As marmitas, a Rainha de Inglaterra e os quatro mil milhões

É incomparavelmente maior o desperdício associado à restauração que o que existe associado à cozinha feita em casa.

Eu, marmiteiro desde sempre me confesso. Não entendo o tom negativo com que se escreve sobre o saudável hábito de levar para o trabalho o que se decidiu comer.

Eu sei que os tempos vão maus para quem, como eu, defende a frugalidade como condição de sustentabilidade: é meio caminho andado para ser acusado de lacaio do governo, da troika e do grande capital, que mexe os cordelinhos de tudo isto.

A verdade é que é incomparavelmente maior o desperdício associado à restauração que o que existe associado à cozinha feita em casa, por medida e aproveitando restos, sem as restrições da legislação paranóica que regulamenta o uso de alimentos. E ainda com um uso menor de equipamentos de elevado consumo energético.

Para além da sustentabilidade e economia, há outra tendência que aconselha esta prática: saber exactamente o que se come, um luxo hoje acessível a pouca gente nas cidades.

Quando nos séculos XVIII e XIX, no coração da revolução industrial inglesa, se começou a desenvolver o conceito de horta urbana, a ideia era eminentemente social, pretendia-se melhorar a alimentação dos operários, a baixo custo, abrindo-lhes a possibilidade de usarem uma horta.

Nos anos 40 do século XX, quando Caldeira Cabral escreveu os primeiros textos portugueses a defender a mesma ideia, era ainda a preocupação social, associada à da gestão do território, que dominava. E essa visão das hortas urbanas como um apoio social manteve-se durante os muitos anos que Ribeiro Telles leva a defendê-las.

Mas olhando para a campanha Eat the View, a que aderiram, por exemplo, Michele Obama e a Rainha de Inglaterra, percebemos que não é por falta de recursos que as duas têm hortas, respectivamente na Casa Branca e no Palácio de Buckingham.

O verdadeiro luxo não é almoçar um carré de borrego vindo da Nova Zelândia, o verdadeiro luxo é comer uns grelos colhidos nessa manhã e que se sabe exactamente como foram produzidos. É por isso que me entristece que não haja uma horta no Palácio de Belém e outra em S. Bento.

As hortas não têm de ser as traseiras do espaço urbano, como não o eram nas quintas de recreio, com os caminhos, os sistemas de rega e elementos chave, como os alegretes (o nome diz tudo), a criarem um ambiente de grande qualidade estética, sem que o espaço perdesse a sua função produtiva.
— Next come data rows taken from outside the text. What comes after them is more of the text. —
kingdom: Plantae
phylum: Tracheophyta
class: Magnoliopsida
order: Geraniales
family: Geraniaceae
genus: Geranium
Ainda não desesperei de ver o tabuleiro central do Parque Eduardo VII cheio de hortas, num espaço bem desenhado para acolher as funções urbanas de uma das zonas mais nobres de Lisboa.

As vantagens seriam muitas, desde a liberdade de escolher o que se come, na época certa, no momento certo de maturação, até ao contributo para o corte dos 4000 milhões de despesa do Estado, através da redução na factura da manutenção do jardim.